■ EXTRACT
Eve… God’s Masterpiece?
Within the text of our subject chapter from Lying For God, the notion of Eve as the “masterpiece” of God’s Creation is presented. The claim is made that her beauty transcends anything else ever created and left Adam awestruck. This is a highly opinionated assumption that leans toward a goddess heresy—within the Bible. This needs not be addressed in detail. This is what the authors have to say regarding this:The Creation account of the 6th day is so profound that the construction of the story of what happened on the sixth day is unique to all biblical literature. This form of expression is found nowhere else in the Hebrew Scriptures, and there is a good reason for it. Nothing in the Universe that God had created hitherto had come “within a million miles” of His masterpiece, Eve. Perhaps Adam fainted dead on the ground when God brought her to him, and God had to do quick CPR to get him breathing again. Perhaps all the angels wished that they could share a billionth of her beauty. In any case, the 6th day is all about God’s finishing up the creation of Planet Earth after bringing Eve into existence, and the 7th day is merely an occasion designated to celebrate the completion of Creation that took place by the end of the sixth day.
I find it interesting that they are attempting to make a point in opposition to the Sabbath and, seemingly without even realizing it, they actually state that the seventh day is a time to celebrate the Creation. They attempt to minimize this, but nevertheless they make the point that the seventh day is set apart for the purpose to which I have been saying it is for. This should not be minimized, the celebration of Creation on the weekly Sabbath should be the climax of our entire walk of faith.
I should also point out that their assumptions of Eve’s beauty is their opinion and that nothing indicates such a claim as her being so stunning that Adam fell down to the ground or passed out due to her appearance and God had to resuscitate him. This claim also seems like it could be considered a sexist result of cultural bias. After all, in America we have grown up with girls being trained from their childhood to aspire to look like a Barbie® doll and boys being trained to go after the “pretty girl”. We are flooded with Miss America pageants and Sport’s Illustrated Swimsuit Issues. While it is possible that Eve was the most beautiful woman to ever walk the face of the planet, it is just as likely that she was what many might consider “average” today, because it was certainly not about her but about the totality of God’s Creation.

■ DATASET EXCERPTS

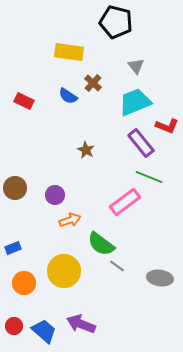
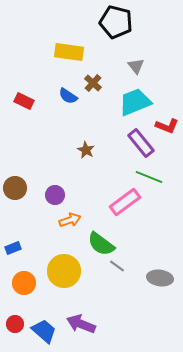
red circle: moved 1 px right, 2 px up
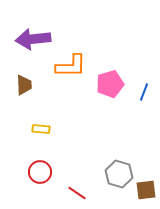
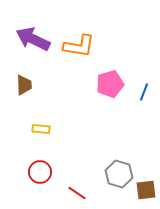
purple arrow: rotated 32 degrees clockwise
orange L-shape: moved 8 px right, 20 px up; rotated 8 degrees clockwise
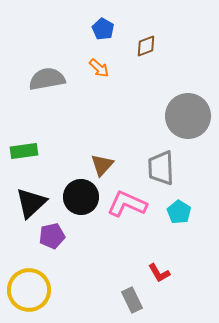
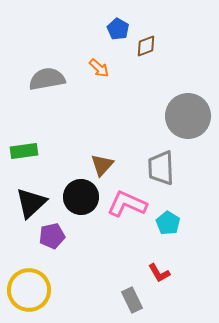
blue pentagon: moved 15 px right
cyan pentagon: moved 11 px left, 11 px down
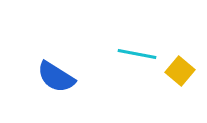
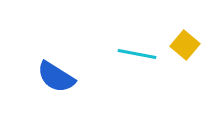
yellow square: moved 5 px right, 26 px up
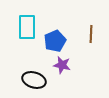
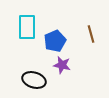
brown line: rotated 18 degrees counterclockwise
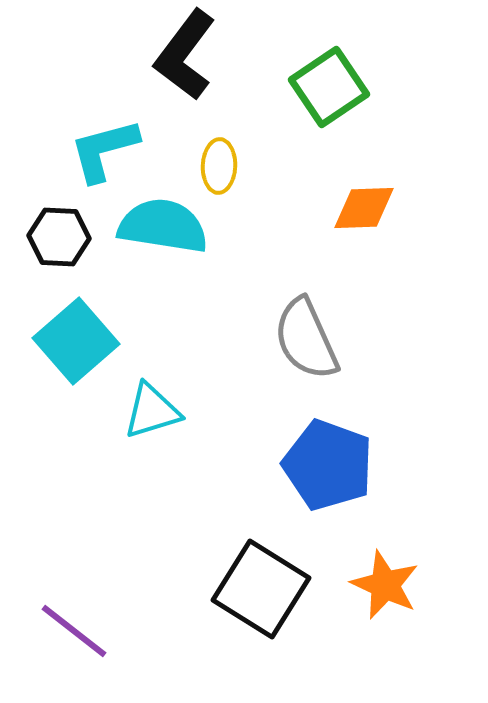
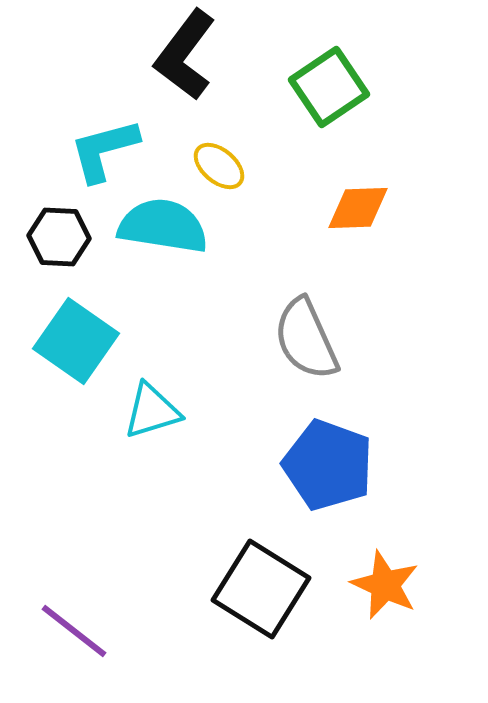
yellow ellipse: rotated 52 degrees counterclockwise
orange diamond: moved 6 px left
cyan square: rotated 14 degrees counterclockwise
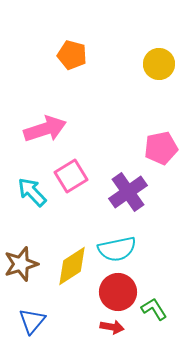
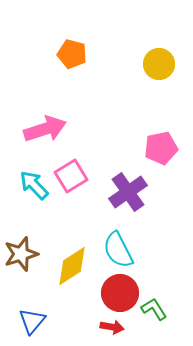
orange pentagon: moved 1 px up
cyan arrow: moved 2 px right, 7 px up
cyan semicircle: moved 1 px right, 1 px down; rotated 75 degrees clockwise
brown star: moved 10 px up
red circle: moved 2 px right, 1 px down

■ EXERCISE INSTRUCTIONS
1 > Reproduce the part of the Eve passage starting at "I find it interesting" and ending at "walk of faith.".
2 > Summarize the Eve passage in two sentences.

■ RESULTS OF THE EXERCISE
1 >
I find it interesting that they are attempting to make a point in opposition to the Sabbath and, seemingly without even realizing it, they actually state that the seventh day is a time to celebrate the Creation. They attempt to minimize this, but nevertheless they make the point that the seventh day is set apart for the purpose to which I have been saying it is for. This should not be minimized, the celebration of Creation on the weekly Sabbath should be the climax of our entire walk of faith.

2 > The writer disputes the claim in a chapter of Lying For God that Eve was God's masterpiece whose beauty overwhelmed Adam, calling it the authors' opinion with nothing to support it and possibly a sexist result of cultural bias. The writer also notes that the authors, while arguing against the Sabbath, still state that the seventh day is for celebrating Creation, which the writer holds should be the climax of the walk of faith.